Jim Jarmuch ci parla di vampiri che si amano e forse vorrebbe che noi amassimo i vampiri. Un vecchio giradischi suona musica funebre, mentre un uomo e una donna, giovani e bellissimi, stanno per incontrarsi nuovamente, dopo aver viaggiato nei secoli, per amarsi ancora: così si apre il film diretto dal regista americano, la cui arte è quella di raccontare, con una ballata romantica in chiave moderna, l’amore vero, semplice ma eterno, quello che fa battere il cuore all’impazzata e fa scorrere il sangue nelle vene, l’amore tanto decantato da scrittori e poeti di ogni tempo.

I protagonisti sono Adam, (Tom Hiddleston), musicista tormentato e malinconico che vive, quasi sepolto dai ricordi del passato nostalgico dei poeti ottocenteschi, in un quartiere fantasma della romantica e desolata città di Detroit, ed Eve (Tilda Swinton), colta e sofisticata, algida e  materna, che abita nella fascinosa Tangeri e che, con il solo tocco delle dita, riesce a leggere centinaia di testi antichi in svariate lingue. Sono vampiri ma non mietono vittime, poiché rispettano la sacralità della vita umana e, per farlo, tentano di sopravvivere nelle tenebre del XXI secolo, nutrendosi di linfa vitale realizzata in laboratorio. Il rischio immanente per le due creature è quello di scomparire definitivamente, vivendo in un tempo impuro, dove ormai dilaga la corruzione, che ha confinato in un cantuccio la magia e la bellezza dell’arte e del sapere, la dolcezza e lo struggimento della musica classica, la maestria dei poeti e l’eccellenza appartenente soltanto a personaggi di epoche passate,.
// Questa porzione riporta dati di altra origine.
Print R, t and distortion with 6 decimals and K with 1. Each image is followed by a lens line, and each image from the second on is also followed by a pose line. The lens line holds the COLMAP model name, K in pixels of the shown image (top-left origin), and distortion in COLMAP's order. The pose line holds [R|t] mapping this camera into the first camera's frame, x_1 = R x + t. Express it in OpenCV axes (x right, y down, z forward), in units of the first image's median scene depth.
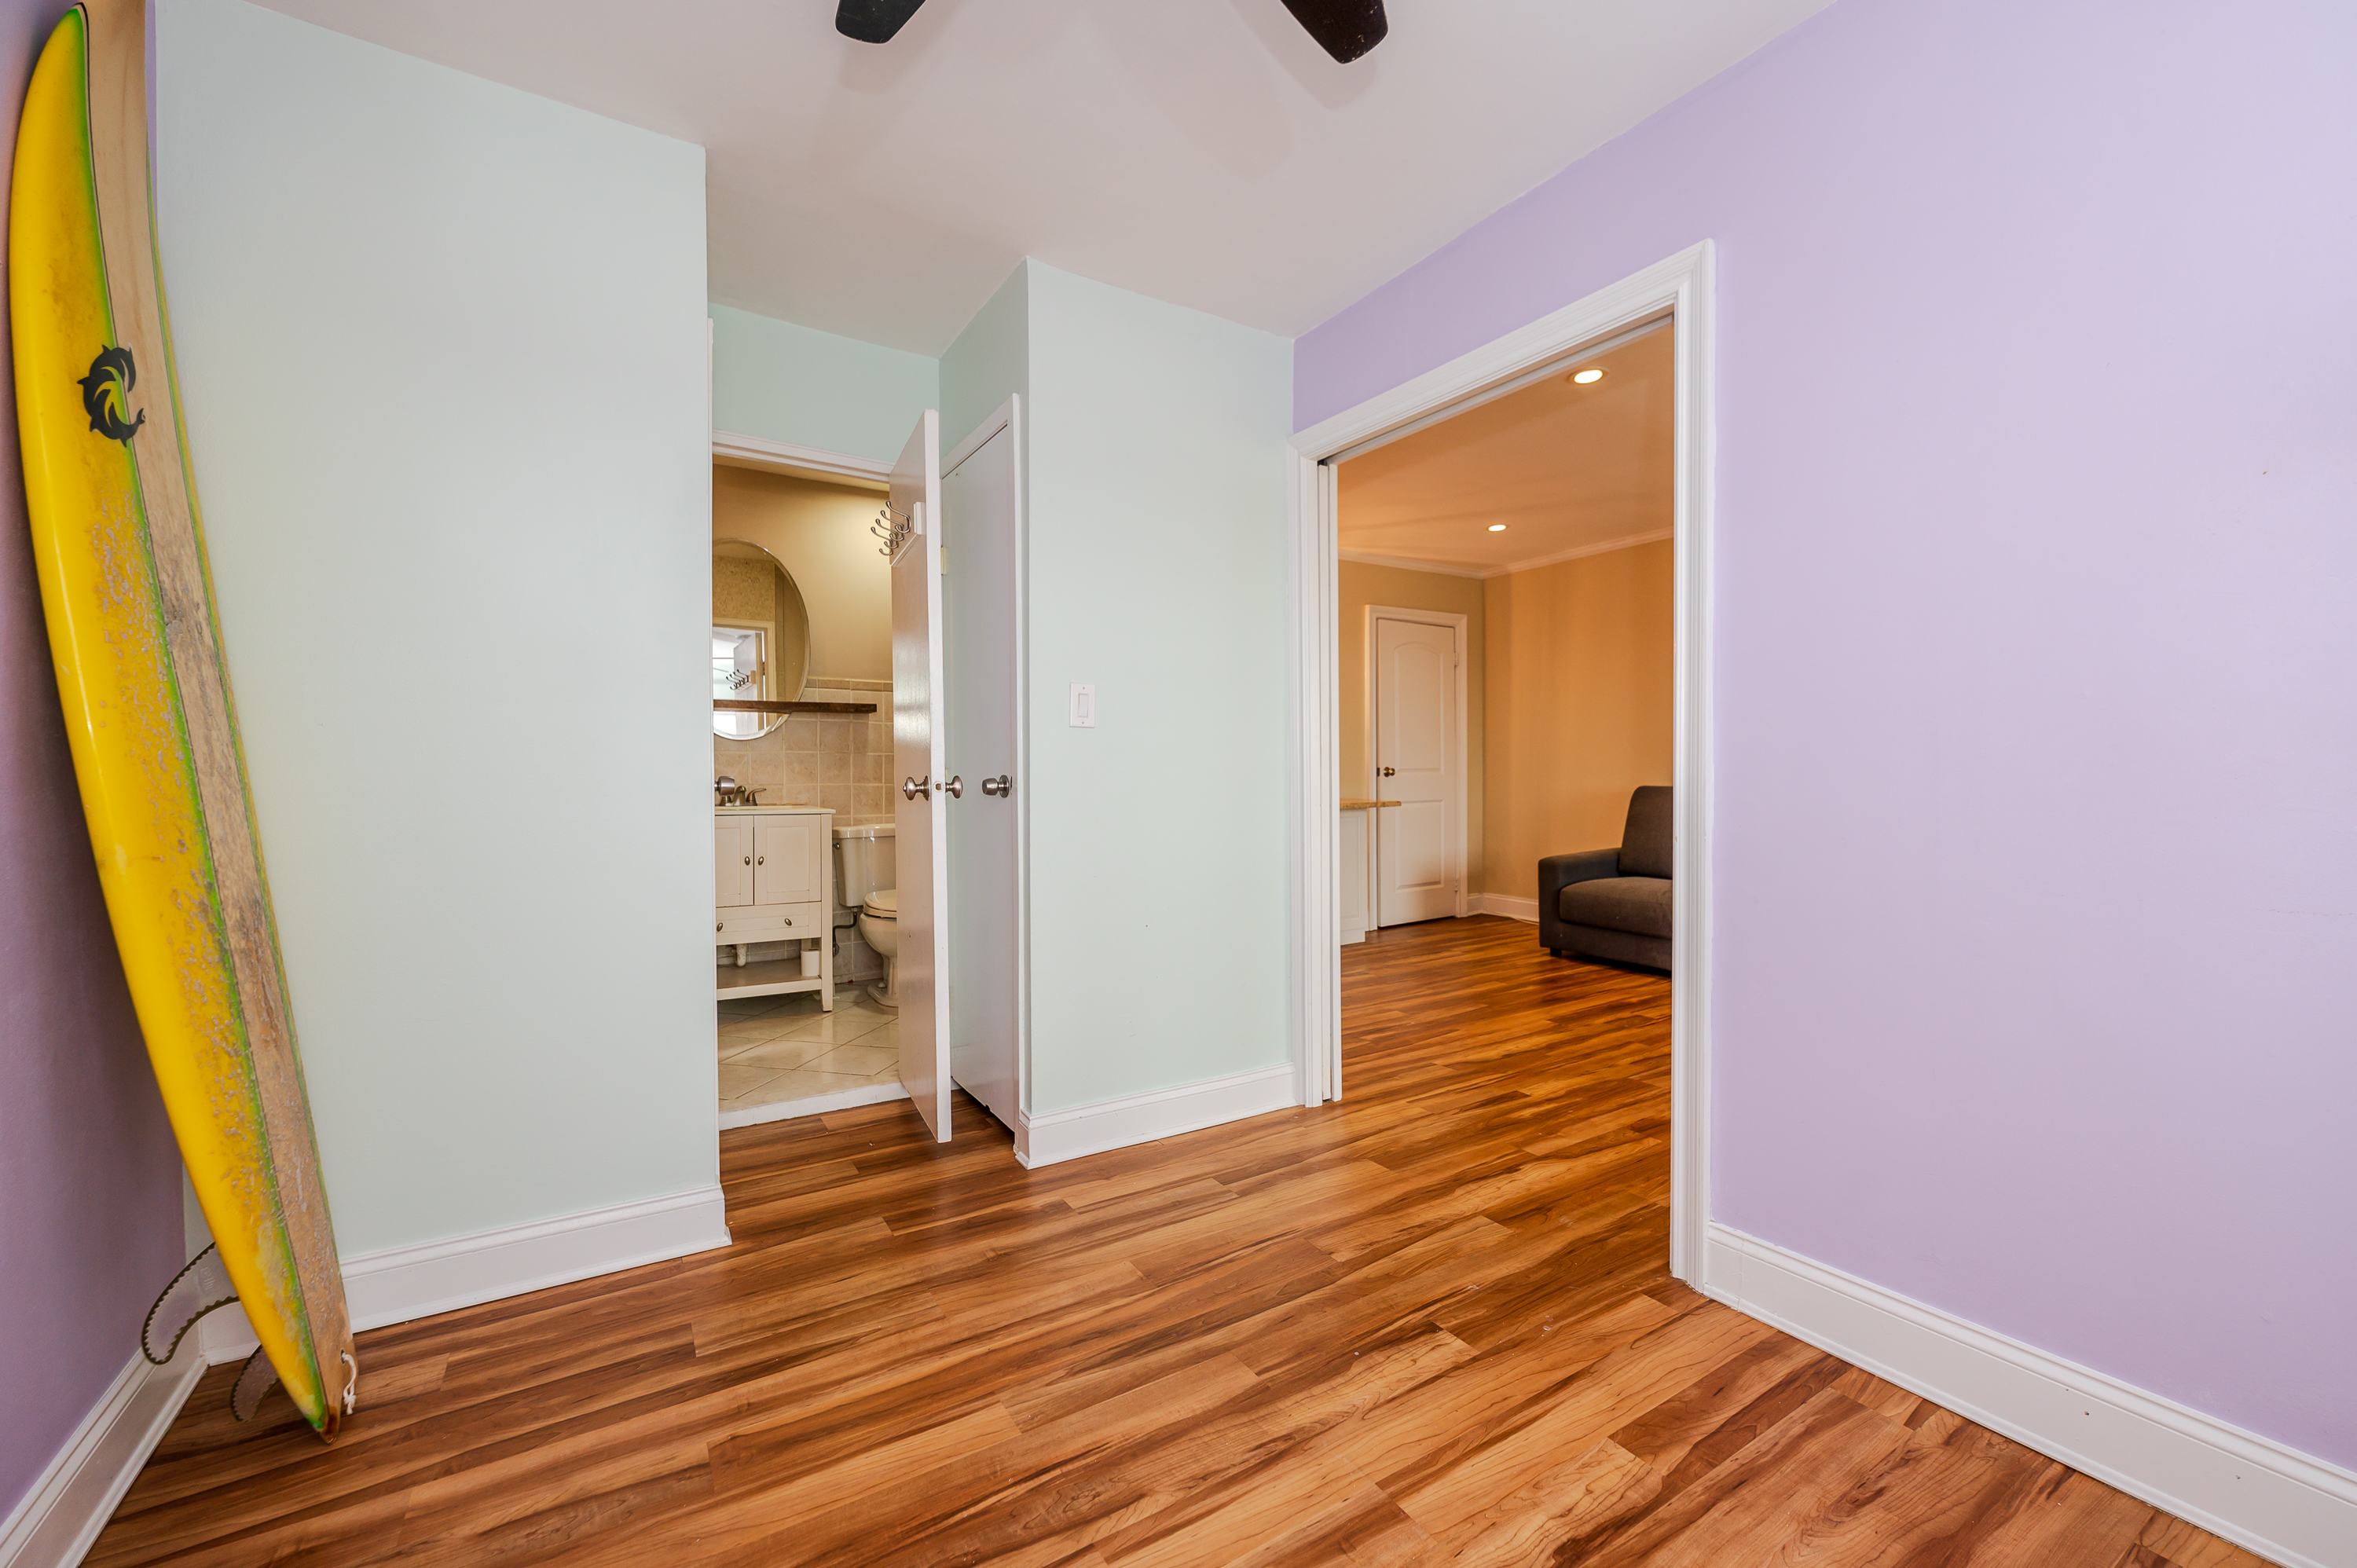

Ma Adam ed Eve prima di essere vampiri sono amanti, ed hanno una sola possibilità di sopravvivenza in questo moderno giardino dell’Eden: amarsi ancora, e se per i dubbiosi tutto ciò è l’ennesima invenzione, ricordiamoci che Shakspeare scriveva che l’amore non è soggetto al tempo, l’amore non muta in poche ore o settimane, ma impavido resiste al giorno estremo del giudizio. Se questo è un errore e mi sarà provato, io non ho mai scritto e nessuno ha mai amato.